**Exercise details:** The answer should be a single number: how many lines of the entries below hold the word "wrist".

**Recorded information:**
■ ■ ■

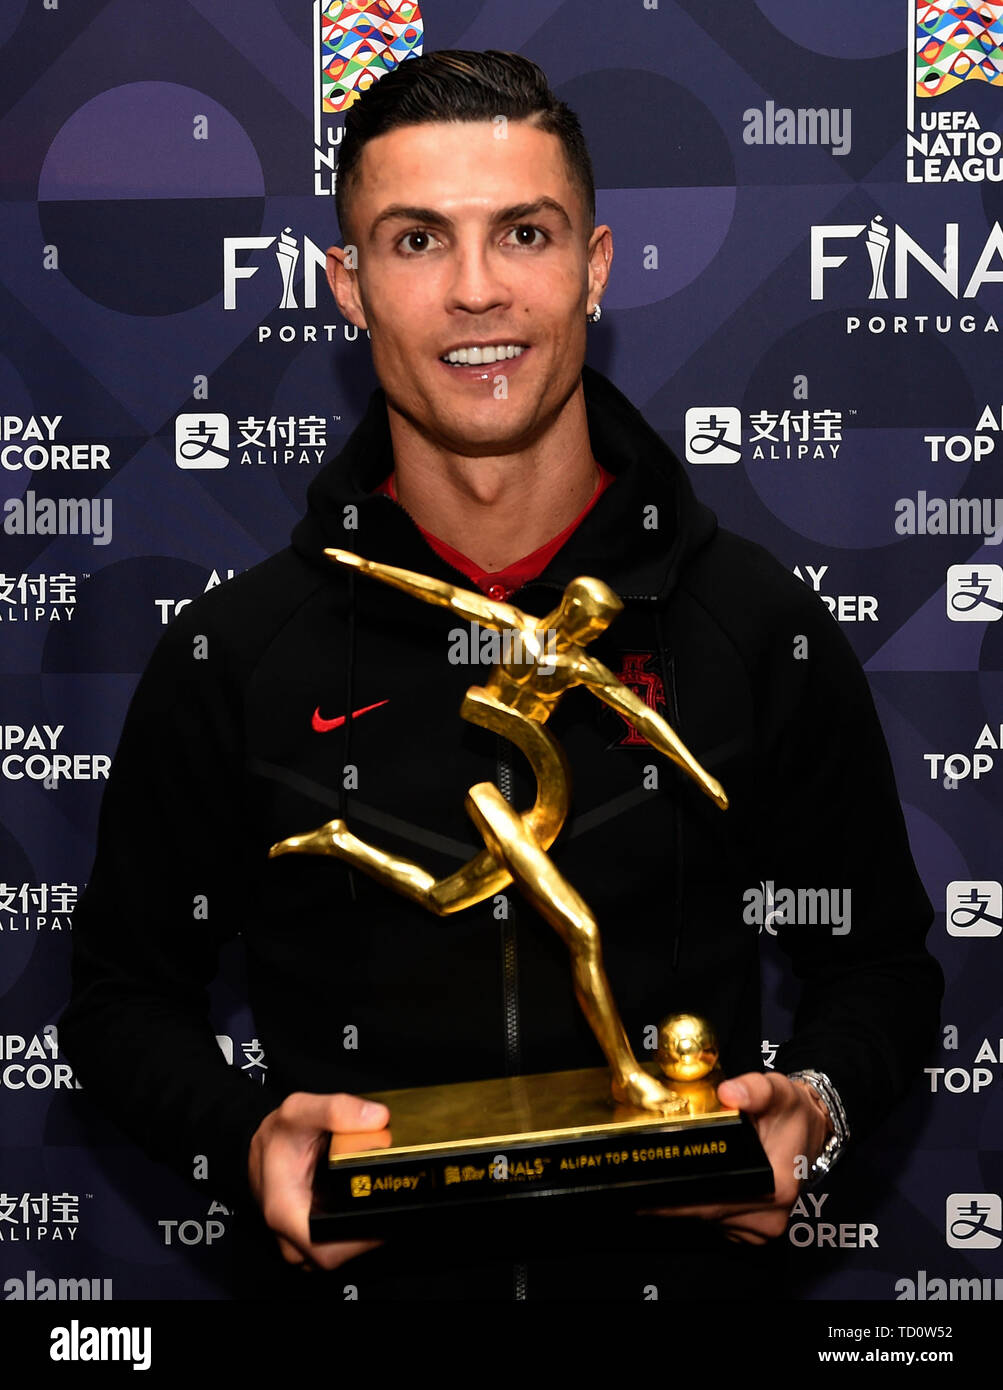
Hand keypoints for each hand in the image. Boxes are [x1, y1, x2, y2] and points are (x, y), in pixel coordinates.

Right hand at [248, 1091, 389, 1270]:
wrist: (264, 1144)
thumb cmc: (277, 1134)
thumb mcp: (300, 1109)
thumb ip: (336, 1110)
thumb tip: (377, 1118)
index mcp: (284, 1212)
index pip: (328, 1250)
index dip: (363, 1239)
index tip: (386, 1212)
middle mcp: (289, 1235)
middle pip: (339, 1254)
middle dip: (369, 1230)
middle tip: (389, 1196)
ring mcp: (299, 1240)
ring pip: (340, 1251)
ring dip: (363, 1228)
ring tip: (377, 1194)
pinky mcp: (311, 1237)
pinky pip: (338, 1242)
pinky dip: (355, 1225)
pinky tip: (366, 1201)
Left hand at [641, 1071, 832, 1243]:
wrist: (811, 1130)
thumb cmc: (790, 1111)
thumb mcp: (776, 1090)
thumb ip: (753, 1088)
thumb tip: (729, 1092)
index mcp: (776, 1186)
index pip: (714, 1200)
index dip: (675, 1198)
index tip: (641, 1190)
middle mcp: (771, 1216)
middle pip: (706, 1214)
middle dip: (668, 1202)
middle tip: (631, 1186)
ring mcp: (764, 1228)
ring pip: (709, 1221)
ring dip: (682, 1205)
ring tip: (652, 1183)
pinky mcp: (756, 1231)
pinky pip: (718, 1223)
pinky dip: (699, 1208)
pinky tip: (683, 1189)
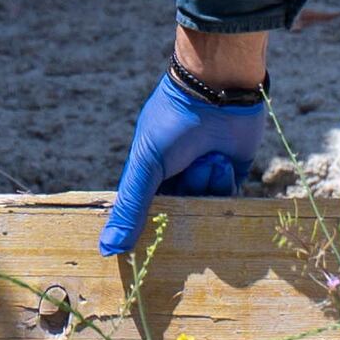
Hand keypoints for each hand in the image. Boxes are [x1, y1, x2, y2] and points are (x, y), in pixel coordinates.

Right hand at [100, 65, 270, 255]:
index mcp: (150, 176)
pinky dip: (224, 182)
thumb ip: (131, 208)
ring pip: (205, 206)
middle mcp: (178, 179)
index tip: (150, 249)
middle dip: (185, 209)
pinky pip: (228, 198)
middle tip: (185, 192)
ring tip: (206, 157)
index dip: (148, 229)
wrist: (217, 90)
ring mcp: (205, 177)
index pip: (146, 214)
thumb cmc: (173, 123)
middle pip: (180, 216)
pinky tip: (221, 161)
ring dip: (205, 183)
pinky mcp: (231, 173)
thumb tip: (107, 249)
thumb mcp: (146, 166)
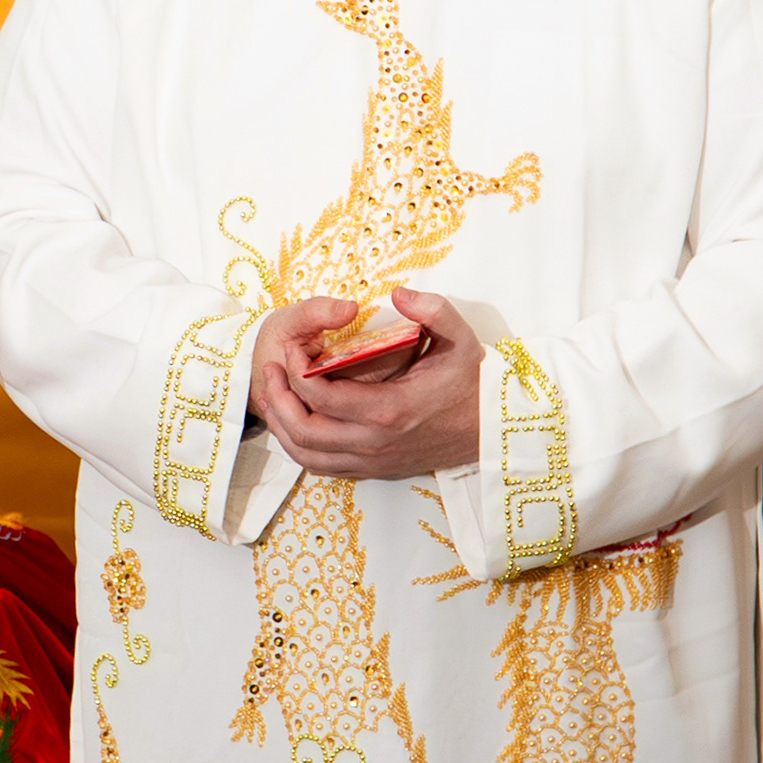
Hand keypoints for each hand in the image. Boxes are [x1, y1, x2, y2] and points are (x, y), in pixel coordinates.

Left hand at [249, 287, 482, 480]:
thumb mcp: (461, 339)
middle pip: (304, 430)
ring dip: (281, 426)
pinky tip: (291, 423)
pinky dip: (299, 448)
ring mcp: (373, 460)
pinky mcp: (373, 470)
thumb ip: (433, 310)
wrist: (492, 432)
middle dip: (278, 397)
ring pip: (307, 455)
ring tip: (272, 394)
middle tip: (270, 369)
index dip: (295, 371)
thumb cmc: (472, 383)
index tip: (290, 348)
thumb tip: (399, 293)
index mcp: (390, 409)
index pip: (321, 396)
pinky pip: (322, 468)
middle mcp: (375, 442)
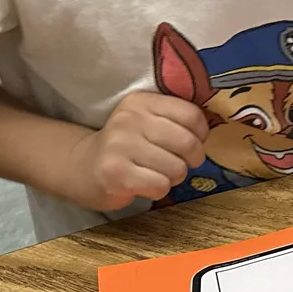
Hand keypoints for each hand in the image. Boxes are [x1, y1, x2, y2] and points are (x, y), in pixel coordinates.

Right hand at [64, 92, 207, 209]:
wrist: (81, 168)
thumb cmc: (126, 146)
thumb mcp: (146, 121)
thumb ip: (175, 119)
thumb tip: (211, 129)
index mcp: (141, 102)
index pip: (191, 115)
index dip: (201, 134)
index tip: (192, 142)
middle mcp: (129, 120)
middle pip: (188, 143)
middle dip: (190, 160)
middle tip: (176, 163)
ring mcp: (120, 146)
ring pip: (177, 168)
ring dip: (173, 177)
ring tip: (155, 173)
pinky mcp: (116, 173)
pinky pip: (160, 185)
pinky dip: (158, 190)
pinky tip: (143, 184)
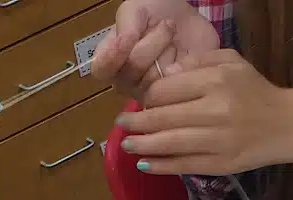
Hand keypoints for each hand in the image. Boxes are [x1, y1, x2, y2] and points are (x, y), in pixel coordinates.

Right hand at [91, 0, 218, 103]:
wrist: (191, 18)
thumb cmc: (156, 13)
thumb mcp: (134, 11)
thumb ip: (124, 27)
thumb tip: (122, 44)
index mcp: (111, 61)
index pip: (101, 70)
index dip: (111, 57)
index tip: (127, 38)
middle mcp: (126, 81)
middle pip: (133, 69)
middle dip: (153, 42)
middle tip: (167, 24)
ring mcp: (149, 93)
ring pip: (155, 78)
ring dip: (169, 50)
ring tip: (175, 38)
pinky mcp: (174, 96)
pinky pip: (176, 87)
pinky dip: (183, 66)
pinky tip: (186, 54)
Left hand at [118, 50, 292, 174]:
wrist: (286, 124)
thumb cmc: (255, 91)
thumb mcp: (231, 62)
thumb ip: (198, 61)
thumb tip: (167, 73)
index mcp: (215, 82)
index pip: (165, 90)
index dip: (148, 97)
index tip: (143, 102)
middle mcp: (215, 110)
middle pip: (161, 117)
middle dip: (136, 122)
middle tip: (122, 124)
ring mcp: (217, 140)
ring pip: (168, 143)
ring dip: (142, 145)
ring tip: (128, 144)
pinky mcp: (221, 164)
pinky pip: (183, 165)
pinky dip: (160, 166)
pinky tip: (145, 164)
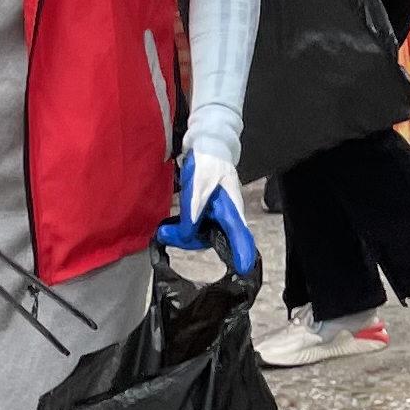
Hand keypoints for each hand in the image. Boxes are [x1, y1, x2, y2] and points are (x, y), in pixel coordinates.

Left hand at [168, 129, 256, 273]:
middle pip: (216, 238)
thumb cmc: (209, 159)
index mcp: (231, 207)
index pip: (240, 234)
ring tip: (164, 231)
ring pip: (204, 233)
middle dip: (191, 241)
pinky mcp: (207, 209)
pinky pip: (197, 226)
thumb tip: (188, 231)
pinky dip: (184, 228)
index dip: (242, 251)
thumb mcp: (199, 183)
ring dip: (184, 235)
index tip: (244, 267)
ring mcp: (217, 212)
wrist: (207, 141)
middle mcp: (227, 213)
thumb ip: (194, 208)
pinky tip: (172, 227)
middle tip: (167, 236)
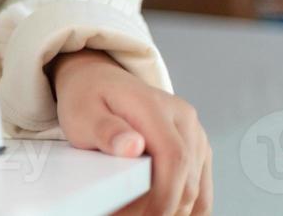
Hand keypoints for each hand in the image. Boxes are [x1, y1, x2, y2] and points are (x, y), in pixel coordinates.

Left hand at [49, 49, 211, 214]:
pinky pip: (201, 186)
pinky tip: (162, 213)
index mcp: (155, 106)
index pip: (174, 158)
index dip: (163, 196)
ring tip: (140, 214)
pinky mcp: (197, 148)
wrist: (98, 80)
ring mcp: (194, 133)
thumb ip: (104, 130)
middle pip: (188, 179)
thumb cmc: (88, 97)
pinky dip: (184, 206)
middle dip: (162, 209)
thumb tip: (132, 145)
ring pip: (199, 188)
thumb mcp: (82, 112)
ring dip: (174, 210)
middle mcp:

■ ■ ■

**Result for this task:** 9